[Start of section]
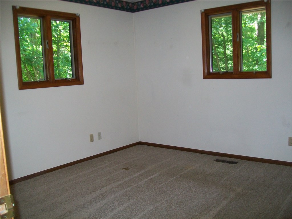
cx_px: 146
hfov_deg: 54.0
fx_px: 287
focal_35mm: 34
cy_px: 110
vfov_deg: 41.8
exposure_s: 1/60
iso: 160
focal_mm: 6.1
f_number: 2.7
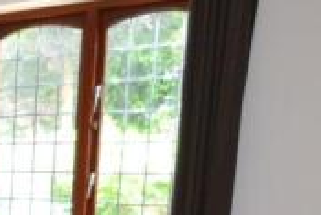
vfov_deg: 17.5
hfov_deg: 22.0
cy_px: 282
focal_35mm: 73
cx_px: -186
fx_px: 650
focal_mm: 13
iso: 1800
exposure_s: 1/60
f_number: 3.8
[End of section]
# Written task:
Restate exactly the lines running from the line with "focal_35mm: 73" to the end of the entries above, both ends included.

# Response to the exercise:
focal_35mm: 73
cx_px: -186
fx_px: 650
focal_mm: 13
iso: 1800
exposure_s: 1/60
f_number: 3.8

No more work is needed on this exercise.